Dataset entries
━━━━━━━━━━━━━━━━━━━━
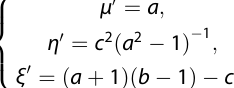
ffiffiffiffiffiffiffiffiffiffiffiffiffiffiffiffiffiffiffiffiffiffiffiffiffiffiffiffiffi p ð a þ 1 Þð b (cid:1) 1 Þ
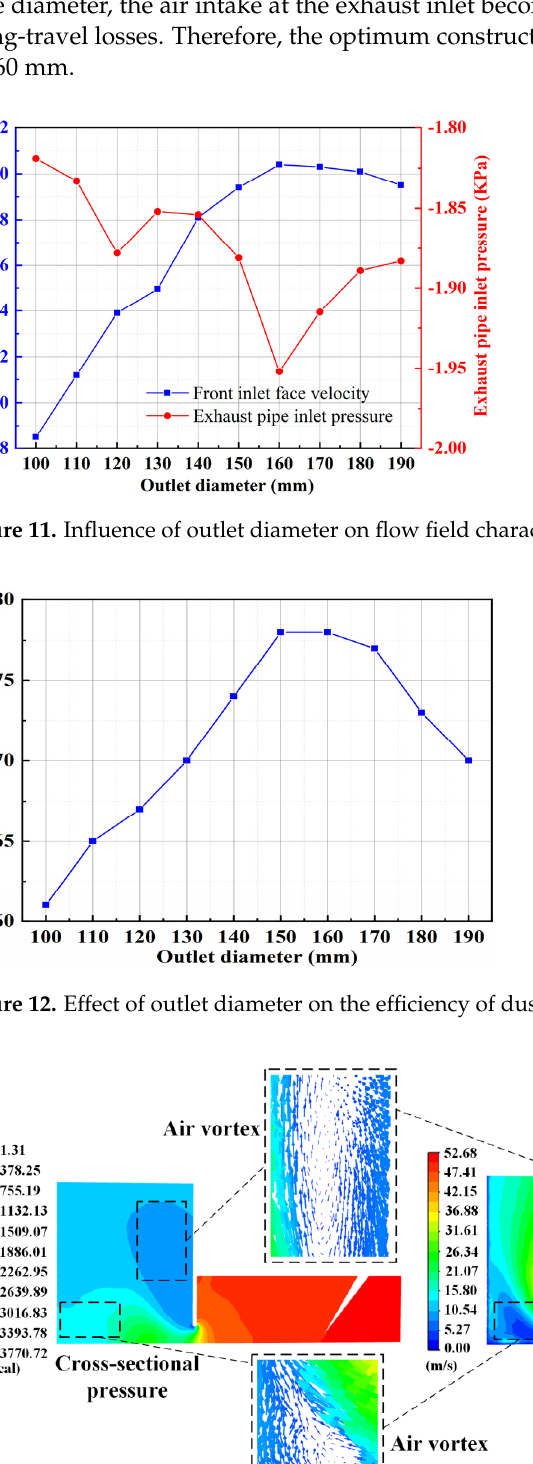
11 of 17 Figure 10. Comparison of particle trajectories for different sizes of dust extraction ports. Figure 11 shows the effect of outlet diameter on the characteristics of the flow field. As can be seen from the figure, as the outlet diameter increases, the forward gas surface velocity increases and then decreases slightly, and the pressure at the exhaust inlet in- creases, then decreases, then starts to increase again and finally decreases. When the outlet diameter is 160 mm, the forward air surface velocity and the pressure at the exhaust inlet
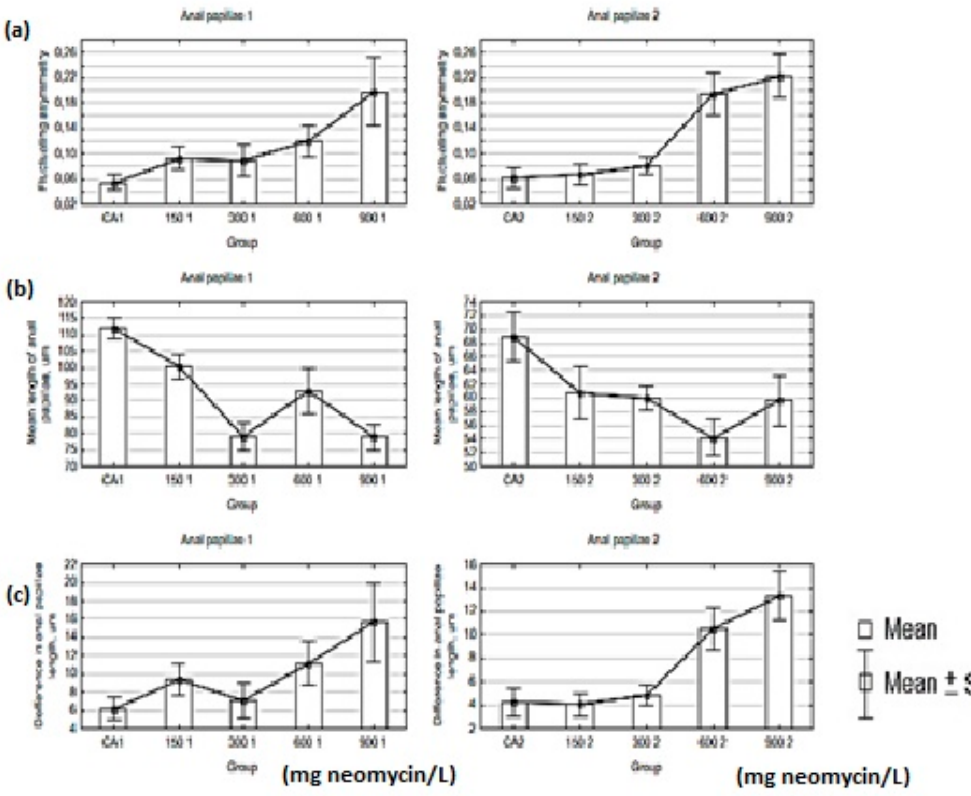
Figure 3. Graph of mean and standard error (SE) of fluctuating asymmetry ( a ), mean length of anal papillae ( b ), and differences in anal papilla length ( c ) for the two studied appendixes. Principal Components Analysis (PCA)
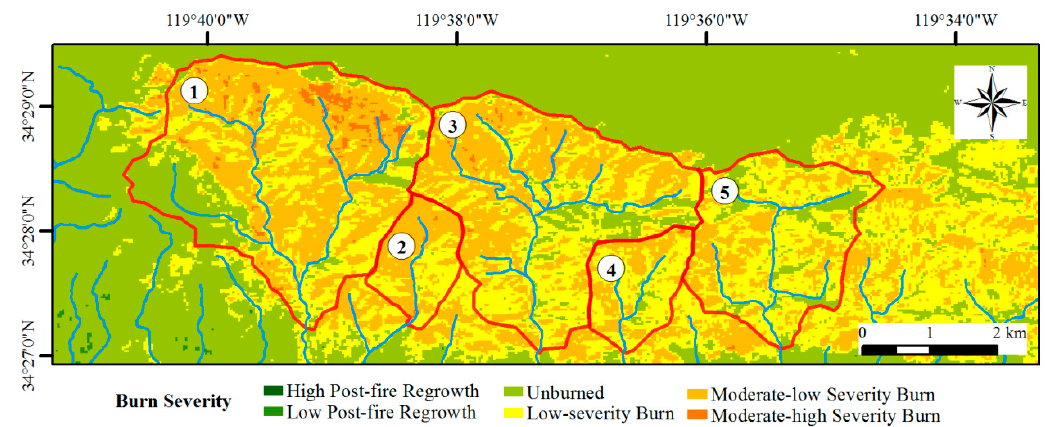
Figure 6. Burn severity around Montecito.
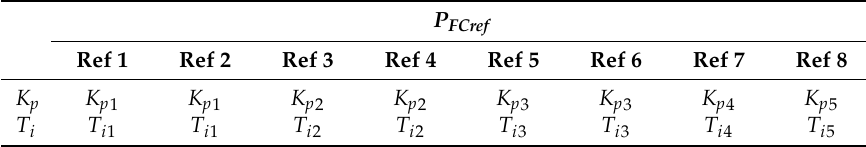
Table 1. Rules for fuzzy logic controller.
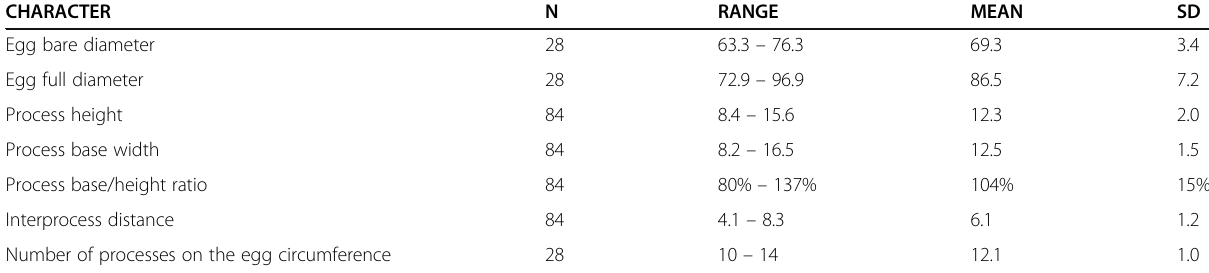
Table 13 Measurements [in μ m] of selected morphological structures of the eggs of Macrobiotus margoae sp. nov. from the USA (US.057) mounted in Hoyer ’ s medium (N – number of eggs/structures measured, RANGE refers to the smallest and largest structures among all measured specimens; SD – standard deviation) N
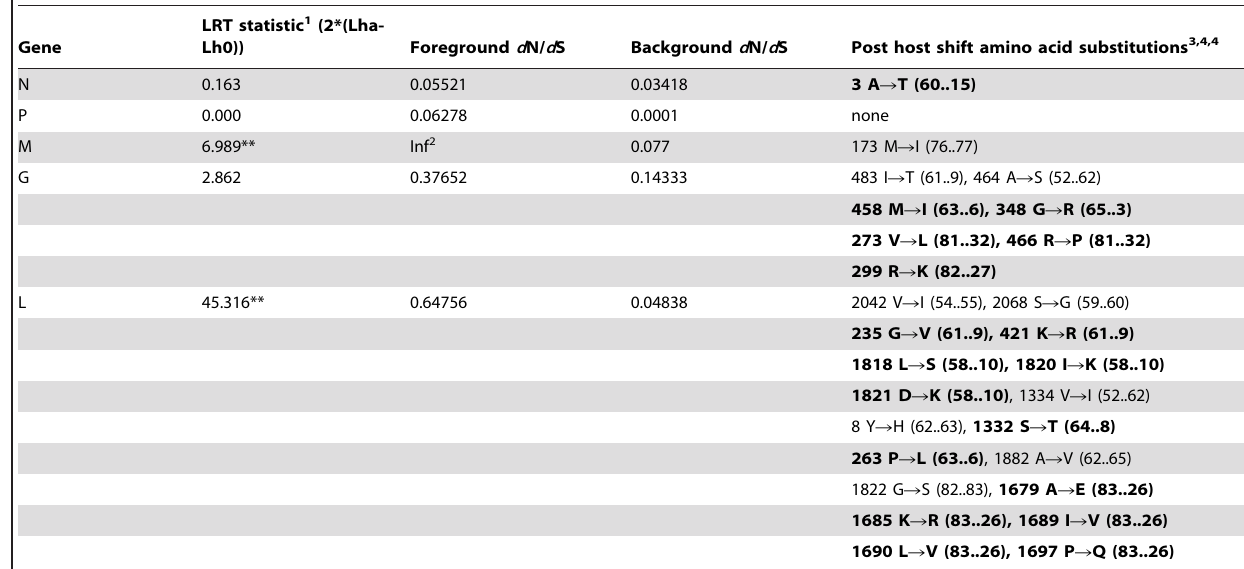
Table 1. Test results for positive selection analysis, and summary of amino acid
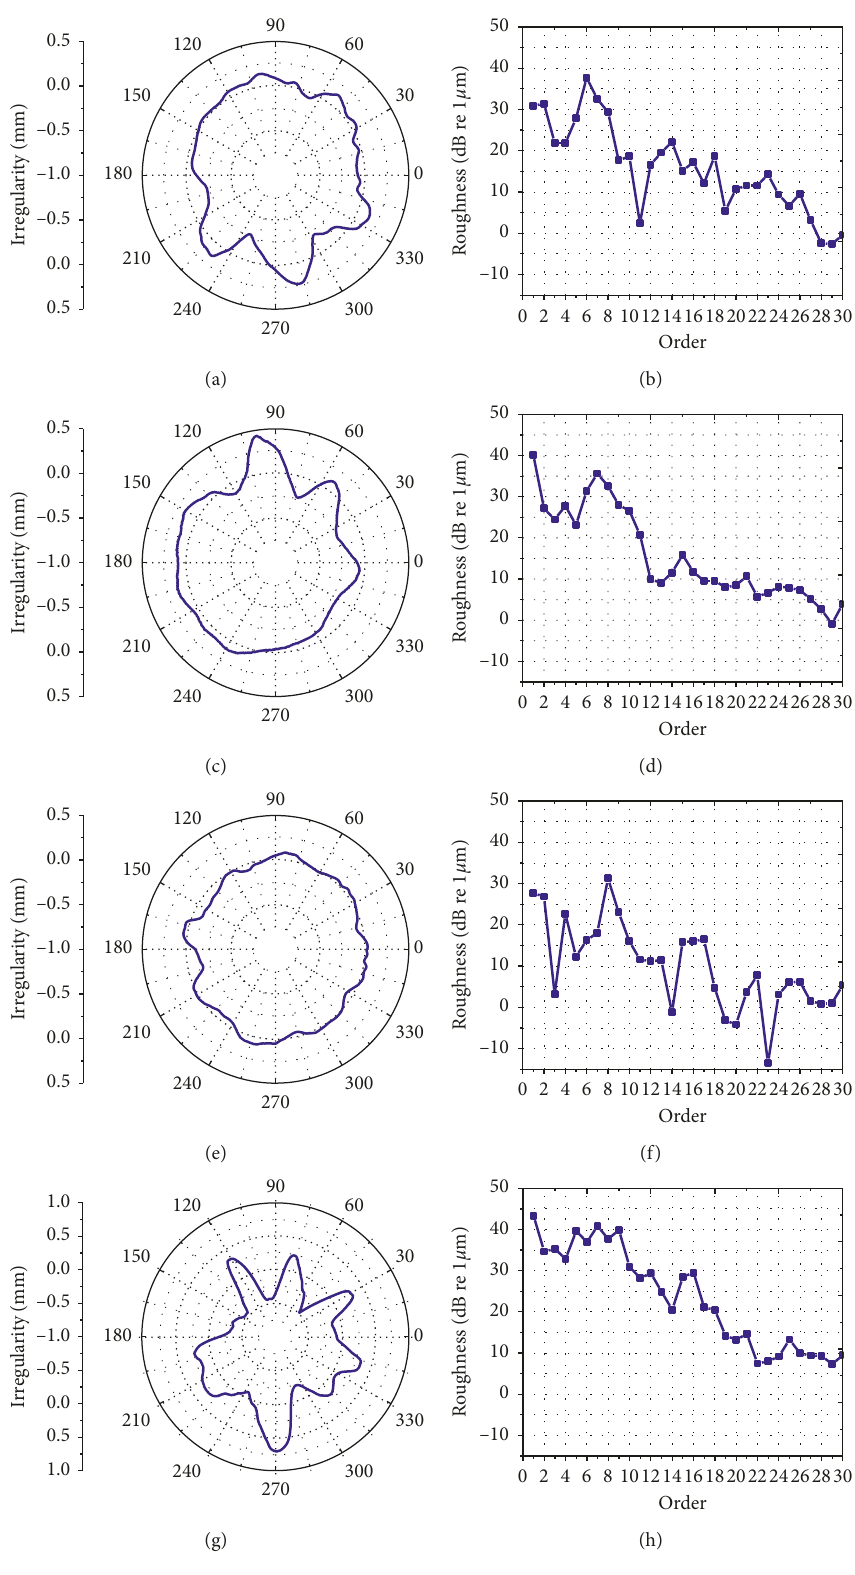
Figure 2: Typical types of wheel polygonalization measured on metro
━━━━━━━━━━━━━━━━━━━━
AIM OF THE TASK »
Pictures stay out; the records above are otherwise reproduced exactly.

SOLUTION »
ffiffiffiffiffiffiffiffiffiffiffiffiffiffiffiffiffiffiffiffiffiffiffiffiffiffiffiffiffi p ð a þ 1 Þð b (cid:1) 1 Þ
11 of 17 Figure 10. Comparison of particle trajectories for different sizes of dust extraction ports. Figure 11 shows the effect of outlet diameter on the characteristics of the flow field. As can be seen from the figure, as the outlet diameter increases, the forward gas surface velocity increases and then decreases slightly, and the pressure at the exhaust inlet in- creases, then decreases, then starts to increase again and finally decreases. When the outlet diameter is 160 mm, the forward air surface velocity and the pressure at the exhaust inlet
Figure 3. Graph of mean and standard error (SE) of fluctuating asymmetry ( a ), mean length of anal papillae ( b ), and differences in anal papilla length ( c ) for the two studied appendixes. Principal Components Analysis (PCA)
Figure 6. Burn severity around Montecito.
Table 1. Rules for fuzzy logic controller.
Table 13 Measurements [in μ m] of selected morphological structures of the eggs of Macrobiotus margoae sp. nov. from the USA (US.057) mounted in Hoyer ’ s medium (N – number of eggs/structures measured, RANGE refers to the smallest and largest structures among all measured specimens; SD – standard deviation) N
Table 1. Test results for positive selection analysis, and summary of amino acid
Figure 2: Typical types of wheel polygonalization measured on metro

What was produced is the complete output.